En  mérito de lo expuesto, la Corte Suprema de Justicia, en Sala  de Casación Civil, administrando justicia en nombre de la  República de Colombia y por autoridad de la Ley, MODIFICA  el  numeral segundo de la parte resolutiva de  la  sentencia objeto de impugnación, para en su lugar, ORDENAR  al Juzgado Dieciséis Civil del Circuito de Medellín,  que en el término de diez  (10) días contados a partir del arribo del expediente digital  a su Despacho, tras dejar  sin valor ni efecto la sentencia de segunda instancia proferida  el 5 de abril de 2021 dentro del proceso  reivindicatorio  seguido  por el Edificio Caldas P.H. contra  Gustavo  Alfonso Zuluaga Gómez,  proceda,  si es necesario, a  decretar las pruebas de oficio que considere útiles y  necesarias para establecer el monto de los frutos solicitados;  y una vez culmine  el diligenciamiento de los medios probatorios, emita la decisión  que en derecho corresponda. Pero si por el contrario, estima que no  es necesario descender a tal decreto, deberá entonces dentro  de ese mismo término emitir la respectiva sentencia, con base  en los puntales señalamientos efectuados en la parte  considerativa del presente proveído.  

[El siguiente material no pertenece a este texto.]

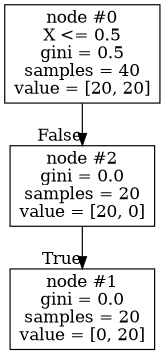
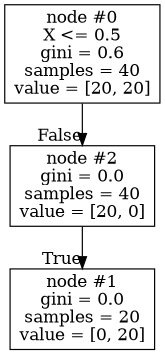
  digraph {
    node [shape=box]
    edge [labeldistance=2.5]
-   n1 [label="node #0\nX <= 0.5\ngini = 0.5\nsamples = 40\nvalue = [20, 20]"]
-   n2 [label="node #2\ngini = 0.0\nsamples = 20\nvalue = [20, 0]"]
+   n1 [label="node #0\nX <= 0.5\ngini = 0.6\nsamples = 40\nvalue = [20, 20]"]
+   n2 [label="node #2\ngini = 0.0\nsamples = 40\nvalue = [20, 0]"]
    n3 [label="node #1\ngini = 0.0\nsamples = 20\nvalue = [0, 20]"]
    n1 -> n2 [headlabel=False labelangle=-45]
    n2 -> n3 [headlabel=True labelangle=45]
  }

En  lo demás, se mantiene incólume el fallo cuestionado.  

Comuníquese  por el medio más expedito lo aquí resuelto, y en  oportunidad, remítase el expediente a la Corte Constitucional  para su eventual revisión.  

FRANCISCO  TERNERA BARRIOS  

Presidente  de Sala  

ÁLVARO  FERNANDO GARCÍA RESTREPO  

HILDA  GONZÁLEZ NEIRA  

AROLDO  WILSON QUIROZ MONSALVO  

LUIS  ALONSO RICO PUERTA  

OCTAVIO  AUGUSTO TEJEIRO DUQUE  

1          CSJ.          STC6299          de          2          de junio de 2021,          exp. 41001-22-14-000-2021-00066-01.